Cannabinoid Receptors and Cardiovascular Risk Factors
Clinicians throughout the world are looking forward to being able to use a new medicine for obesity called rimonabant, which will be marketed as Acomplia by Sanofi-Aventis. It was launched in the United Kingdom yesterday, after being given official European Union marketing approval last week. We do not expect to get it in the United States until sometime in 2007, assuming that the FDA gives it approval. The medicine is not cheap, but interestingly there is also some data to suggest that it may help some people stop smoking.
So why the interest?

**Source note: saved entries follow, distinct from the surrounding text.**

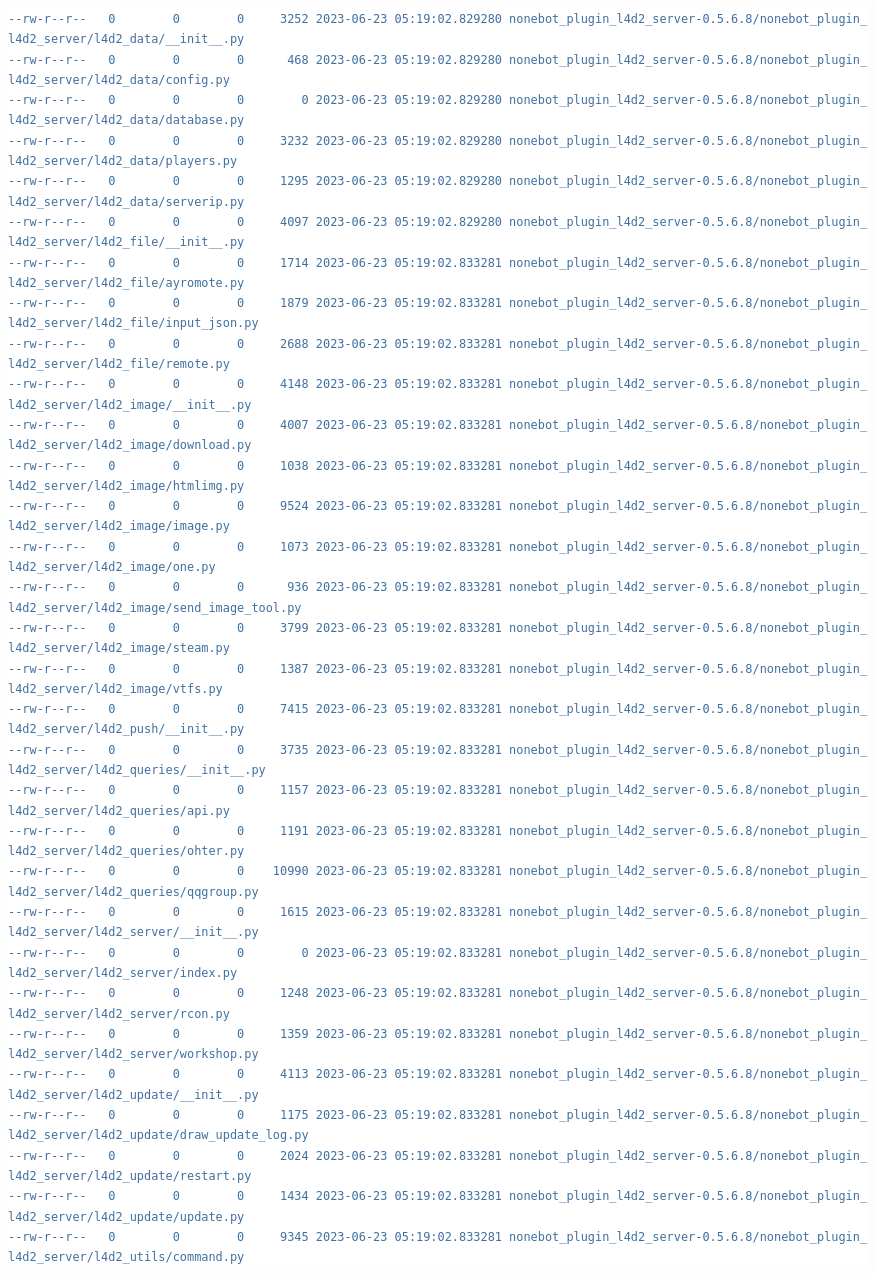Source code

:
 ```diff
--rw-r--r--   0        0        0     3252 2023-06-23 05:19:02.829280 nonebot_plugin_l4d2_server-0.5.6.8/nonebot_plugin_l4d2_server/l4d2_data/__init__.py
--rw-r--r--   0        0        0      468 2023-06-23 05:19:02.829280 nonebot_plugin_l4d2_server-0.5.6.8/nonebot_plugin_l4d2_server/l4d2_data/config.py
--rw-r--r--   0        0        0        0 2023-06-23 05:19:02.829280 nonebot_plugin_l4d2_server-0.5.6.8/nonebot_plugin_l4d2_server/l4d2_data/database.py
--rw-r--r--   0        0        0     3232 2023-06-23 05:19:02.829280 nonebot_plugin_l4d2_server-0.5.6.8/nonebot_plugin_l4d2_server/l4d2_data/players.py
--rw-r--r--   0        0        0     1295 2023-06-23 05:19:02.829280 nonebot_plugin_l4d2_server-0.5.6.8/nonebot_plugin_l4d2_server/l4d2_data/serverip.py
--rw-r--r--   0        0        0     4097 2023-06-23 05:19:02.829280 nonebot_plugin_l4d2_server-0.5.6.8/nonebot_plugin_l4d2_server/l4d2_file/__init__.py
--rw-r--r--   0        0        0     1714 2023-06-23 05:19:02.833281 nonebot_plugin_l4d2_server-0.5.6.8/nonebot_plugin_l4d2_server/l4d2_file/ayromote.py
--rw-r--r--   0        0        0     1879 2023-06-23 05:19:02.833281 nonebot_plugin_l4d2_server-0.5.6.8/nonebot_plugin_l4d2_server/l4d2_file/input_json.py
--rw-r--r--   0        0        0     2688 2023-06-23 05:19:02.833281 nonebot_plugin_l4d2_server-0.5.6.8/nonebot_plugin_l4d2_server/l4d2_file/remote.py
--rw-r--r--   0        0        0     4148 2023-06-23 05:19:02.833281 nonebot_plugin_l4d2_server-0.5.6.8/nonebot_plugin_l4d2_server/l4d2_image/__init__.py
--rw-r--r--   0        0        0     4007 2023-06-23 05:19:02.833281 nonebot_plugin_l4d2_server-0.5.6.8/nonebot_plugin_l4d2_server/l4d2_image/download.py
--rw-r--r--   0        0        0     1038 2023-06-23 05:19:02.833281 nonebot_plugin_l4d2_server-0.5.6.8/nonebot_plugin_l4d2_server/l4d2_image/htmlimg.py
--rw-r--r--   0        0        0     9524 2023-06-23 05:19:02.833281 nonebot_plugin_l4d2_server-0.5.6.8/nonebot_plugin_l4d2_server/l4d2_image/image.py
--rw-r--r--   0        0        0     1073 2023-06-23 05:19:02.833281 nonebot_plugin_l4d2_server-0.5.6.8/nonebot_plugin_l4d2_server/l4d2_image/one.py
--rw-r--r--   0        0        0      936 2023-06-23 05:19:02.833281 nonebot_plugin_l4d2_server-0.5.6.8/nonebot_plugin_l4d2_server/l4d2_image/send_image_tool.py
--rw-r--r--   0        0        0     3799 2023-06-23 05:19:02.833281 nonebot_plugin_l4d2_server-0.5.6.8/nonebot_plugin_l4d2_server/l4d2_image/steam.py
--rw-r--r--   0        0        0     1387 2023-06-23 05:19:02.833281 nonebot_plugin_l4d2_server-0.5.6.8/nonebot_plugin_l4d2_server/l4d2_image/vtfs.py
--rw-r--r--   0        0        0     7415 2023-06-23 05:19:02.833281 nonebot_plugin_l4d2_server-0.5.6.8/nonebot_plugin_l4d2_server/l4d2_push/__init__.py
--rw-r--r--   0        0        0     3735 2023-06-23 05:19:02.833281 nonebot_plugin_l4d2_server-0.5.6.8/nonebot_plugin_l4d2_server/l4d2_queries/__init__.py
--rw-r--r--   0        0        0     1157 2023-06-23 05:19:02.833281 nonebot_plugin_l4d2_server-0.5.6.8/nonebot_plugin_l4d2_server/l4d2_queries/api.py
--rw-r--r--   0        0        0     1191 2023-06-23 05:19:02.833281 nonebot_plugin_l4d2_server-0.5.6.8/nonebot_plugin_l4d2_server/l4d2_queries/ohter.py
--rw-r--r--   0        0        0    10990 2023-06-23 05:19:02.833281 nonebot_plugin_l4d2_server-0.5.6.8/nonebot_plugin_l4d2_server/l4d2_queries/qqgroup.py
--rw-r--r--   0        0        0     1615 2023-06-23 05:19:02.833281 nonebot_plugin_l4d2_server-0.5.6.8/nonebot_plugin_l4d2_server/l4d2_server/__init__.py
--rw-r--r--   0        0        0        0 2023-06-23 05:19:02.833281 nonebot_plugin_l4d2_server-0.5.6.8/nonebot_plugin_l4d2_server/l4d2_server/index.py
--rw-r--r--   0        0        0     1248 2023-06-23 05:19:02.833281 nonebot_plugin_l4d2_server-0.5.6.8/nonebot_plugin_l4d2_server/l4d2_server/rcon.py
--rw-r--r--   0        0        0     1359 2023-06-23 05:19:02.833281 nonebot_plugin_l4d2_server-0.5.6.8/nonebot_plugin_l4d2_server/l4d2_server/workshop.py
--rw-r--r--   0        0        0     4113 2023-06-23 05:19:02.833281 nonebot_plugin_l4d2_server-0.5.6.8/nonebot_plugin_l4d2_server/l4d2_update/__init__.py
--rw-r--r--   0        0        0     1175 2023-06-23 05:19:02.833281 nonebot_plugin_l4d2_server-0.5.6.8/nonebot_plugin_l4d2_server/l4d2_update/draw_update_log.py
--rw-r--r--   0        0        0     2024 2023-06-23 05:19:02.833281 nonebot_plugin_l4d2_server-0.5.6.8/nonebot_plugin_l4d2_server/l4d2_update/restart.py
--rw-r--r--   0        0        0     1434 2023-06-23 05:19:02.833281 nonebot_plugin_l4d2_server-0.5.6.8/nonebot_plugin_l4d2_server/l4d2_update/update.py
--rw-r--r--   0        0        0     9345 2023-06-23 05:19:02.833281 nonebot_plugin_l4d2_server-0.5.6.8/nonebot_plugin_l4d2_server/l4d2_utils/command.py
```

The original idea for the compound was based on the observation that many people become very hungry if they use cannabis and specific cannabinoid receptors were found in the brain that are responsible for many of the actions of the drug.
A recent and important study involving a two-year investigation of 3045 obese or overweight individuals was published in the Journal of the American Medical Association. It indicated that treatment with 20 mg/day of rimonabant plus diet for 2 years promoted modest but sustained reductions in weight and waist circumference and favorable changes in metabolic and cardiac risk factors.
Only about half of the people in the study completed it, so we must interpret the data cautiously. The idea of using a pill to manage weight is appealing as a weight-loss aid for some patients. But as I have pointed out before, the control of weight is highly complex, and it is highly unlikely that a pill will be successful on its own. What are needed are long-term, comprehensive lifestyle changes, together with careful attention to the psychological and subtle aspects of weight control.
We have had a great many requests to publish our own comprehensive weight management strategy – The Atlanta Approach – that we have been using with great success for almost two decades. If there is interest in me doing so, I shall put our notes together into a downloadable eBook.